Een pand wordt aangemerkt als kamerverhuur- of kamerverkooppand wanneer deze wordt bewoond, of bewoond gaat worden, door drie of meer alleenstaanden. Ongeacht de grootte hebben kamerverhuur- en kamerverkooppanden de volgende kenmerken:

  • 1.

    De aard van het verblijf;

Er wordt permanent gewoond. Als gevolg van de permanente bewoning staan de bewoners meestal ingeschreven in het Gemeenschappelijke Basis Administratie op het adres van het pand, of behoren zij daar te worden ingeschreven. Maatgevend is dit echter niet.

  • 2.

    De aard van de inrichting en gebruik;

Elke bewoner heeft de beschikking over een privédomein (wooneenheid) van één of meerdere ruimten. Daarbij maakt elke bewoner meestal gebruik van gemeenschappelijke voorzieningen, zoals toilet-/badruimte, keuken e.d.

  • 3.

    De aard van de bewoning;

Bij een kamerverhuur- of kamerverkooppand hebben de bewoners niet een duurzame gemeenschappelijke huishouding oftewel: ze leven niet in gezinsverband. Voor elke bewoner of groep van bewoners is sprake van een apart huurcontract, een onderhuursituatie of een andere civielrechtelijke overeenkomst dan wel onderlinge verhouding op grond waarvan de bewoner (bewoners) het exclusieve gebruiksrecht van één of meerdere ruimten heeft (hebben).

Een wooneenheid bestaat uit één of meerdere ruimten die het privédomein zijn van één bewoner. De wooneenheid is daardoor vergelijkbaar met een kleine woning. Bij het beoordelen van wat het privédomein van een bewoner is, is voornamelijk de aard van het gebruik en de inrichting van de ruimten maatgevend. Meestal is sprake van een zit-slaapsituatie. Daarbij is het niet bepalend of het privédomein kan worden afgesloten.

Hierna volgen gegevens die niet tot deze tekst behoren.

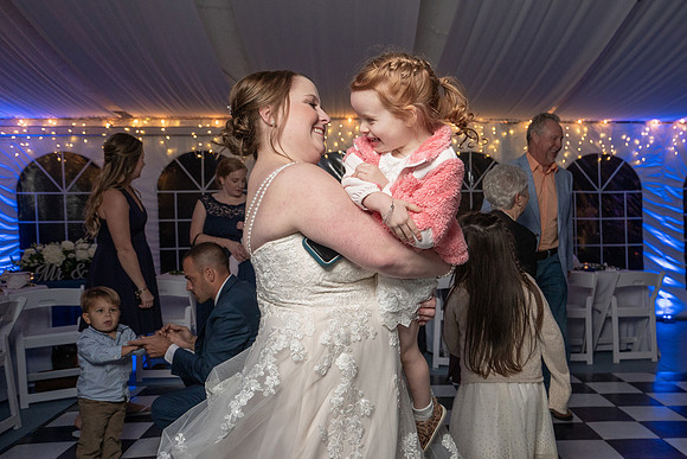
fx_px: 694
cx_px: 407
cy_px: 257
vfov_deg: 36.5
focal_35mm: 36
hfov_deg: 52.4
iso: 2000
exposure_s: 1/250
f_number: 5.6
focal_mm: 30
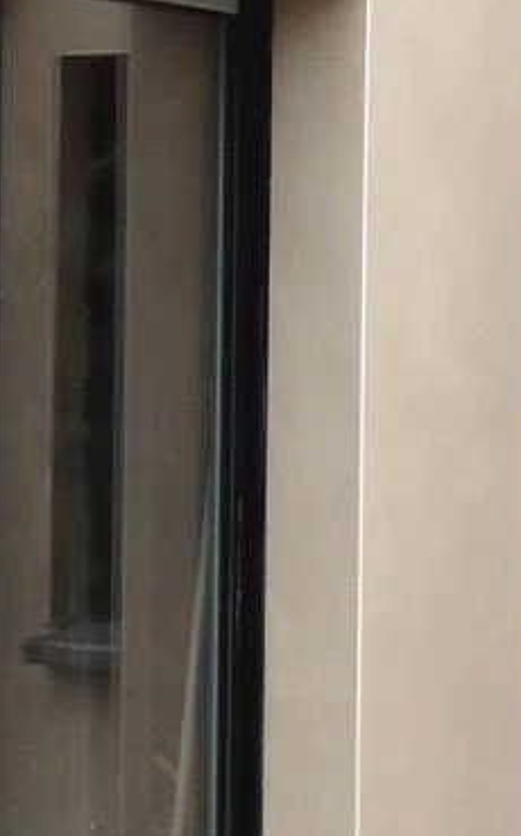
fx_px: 3665
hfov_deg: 8.1
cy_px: 449
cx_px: -54
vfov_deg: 13.0
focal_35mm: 161
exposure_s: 1/24
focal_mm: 4.28
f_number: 2.4
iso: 50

Uitgangspunt is dat het privédomein een minimale oppervlakte heeft van 11 m2. Wij zien dit als de ondergrens van een goed functionerende onzelfstandige woonruimte.

Paragraaf 2 Artikelsgewijze toelichting

In deze toelichting wordt niet ieder artikel uitvoerig besproken. De belangrijkste veranderingen ten opzichte van de voorheen vigerende Huisvestingsverordening staan hier aangegeven.

Door het toevoegen van een aantal nieuwe artikelen is de nummering aangepast. Daarnaast zijn er wijzigen doorgevoerd in verband met gewijzigde wetgeving.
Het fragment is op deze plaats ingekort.